Last week most big banks issued and extended fee waivers for customers impacted by Hurricane Sandy. Monday, November 5th, was scheduled to be the last day for forgiving fees by Citibank and Bank of America, while Chase and Wells Fargo said they would end the policy on Wednesday, November 7th. But that was a rolling deadline at press time so check your bank’s website for the most up-to-date information.
Chase and Wells Fargo
Chase said that close of business on Monday would be the last day customers are eligible for automatic fee waivers, but the bank extended that to Wednesday. The waivers apply to overdraft protection transfers, returned checks and insufficient funds fees, and late fees on credit cards and most types of business and consumer loans.
The fees are being automatically waived for Chase customers in Connecticut, Delaware, Maryland, New Jersey, New York, Pennsylvania, Virginia, Massachusetts, New Hampshire, Rhode Island and Washington, D.C. Chase customers should make sure accounts are current by the end of the day on November 7th when the fee-forgiveness window is scheduled to close.
Wells Fargo also pushed its date to November 7th noting there are still many challenges affecting day-to-day living in storm-affected states.
Customers in New Jersey, New York, Connecticut, Pennsylvania, Delaware, Maryland, Virginia and Washington, D.C can also withdraw funds from CDs without incurring early withdrawal penalties, use foreign ATMs without being charged, and will not be charged late fees on credit cards, small business, consumer, and other types of loans.
Citi and Bank of America
Citibank is also forgiving fees for late credit card payments, overdraft fees, and other banking charges incurred because of the storm. The bank said that fees would be forgiven “at least” until November 5th. Customers needing a further extension should call to request one.
Bank of America backtracked on an earlier announcement asking customers to call to request refunds. Customers can call to request increases on credit lines or payment extensions, but fees incurred during the storm in affected areas will be waived.
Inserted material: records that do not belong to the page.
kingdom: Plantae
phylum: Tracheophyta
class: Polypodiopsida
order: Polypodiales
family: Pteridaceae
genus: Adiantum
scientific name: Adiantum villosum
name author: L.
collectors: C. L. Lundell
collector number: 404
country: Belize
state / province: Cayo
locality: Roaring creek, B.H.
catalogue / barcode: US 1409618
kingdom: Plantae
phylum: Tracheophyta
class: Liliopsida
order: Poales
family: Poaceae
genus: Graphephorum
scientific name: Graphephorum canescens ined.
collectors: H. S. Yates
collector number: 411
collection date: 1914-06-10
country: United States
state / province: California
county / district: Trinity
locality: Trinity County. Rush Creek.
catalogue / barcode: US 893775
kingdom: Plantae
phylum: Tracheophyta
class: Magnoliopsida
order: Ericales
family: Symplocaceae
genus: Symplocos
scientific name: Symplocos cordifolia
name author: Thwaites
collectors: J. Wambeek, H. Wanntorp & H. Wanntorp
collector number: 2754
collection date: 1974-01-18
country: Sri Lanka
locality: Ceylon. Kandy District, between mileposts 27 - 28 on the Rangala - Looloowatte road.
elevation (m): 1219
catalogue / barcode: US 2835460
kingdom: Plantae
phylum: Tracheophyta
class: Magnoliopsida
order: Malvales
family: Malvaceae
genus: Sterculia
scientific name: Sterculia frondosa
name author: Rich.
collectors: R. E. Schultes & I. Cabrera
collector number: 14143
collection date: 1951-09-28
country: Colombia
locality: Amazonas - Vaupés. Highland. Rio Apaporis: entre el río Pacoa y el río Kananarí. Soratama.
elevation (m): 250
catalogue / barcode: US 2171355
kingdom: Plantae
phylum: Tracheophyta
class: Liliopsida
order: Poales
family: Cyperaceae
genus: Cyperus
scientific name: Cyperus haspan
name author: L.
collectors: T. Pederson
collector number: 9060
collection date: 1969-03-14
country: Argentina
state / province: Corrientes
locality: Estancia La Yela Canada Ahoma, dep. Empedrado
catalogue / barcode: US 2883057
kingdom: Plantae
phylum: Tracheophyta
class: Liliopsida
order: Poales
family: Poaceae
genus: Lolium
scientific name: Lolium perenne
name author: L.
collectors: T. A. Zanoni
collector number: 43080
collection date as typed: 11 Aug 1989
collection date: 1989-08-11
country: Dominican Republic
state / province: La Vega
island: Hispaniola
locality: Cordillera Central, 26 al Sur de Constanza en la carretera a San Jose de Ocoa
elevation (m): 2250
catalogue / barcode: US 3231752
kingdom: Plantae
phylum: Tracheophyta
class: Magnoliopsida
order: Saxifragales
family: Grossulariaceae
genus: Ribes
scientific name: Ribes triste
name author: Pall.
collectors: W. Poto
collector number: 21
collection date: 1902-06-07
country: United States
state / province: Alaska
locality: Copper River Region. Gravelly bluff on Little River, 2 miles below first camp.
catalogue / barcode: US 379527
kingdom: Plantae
The bank said customers should not worry about charges, as Bank of America has a longstanding policy of waiving fees for hurricane victims “whether it is now or a month from now, we are here to help,” said a spokesperson.
Capital One, Discover, American Express and other credit card issuers haven’t issued formal policies on waiving fees, but will consider requests on a case-by-case basis. Storm-impacted account holders should call their credit card issuer directly to make their case if they have been charged fees due to Hurricane Sandy.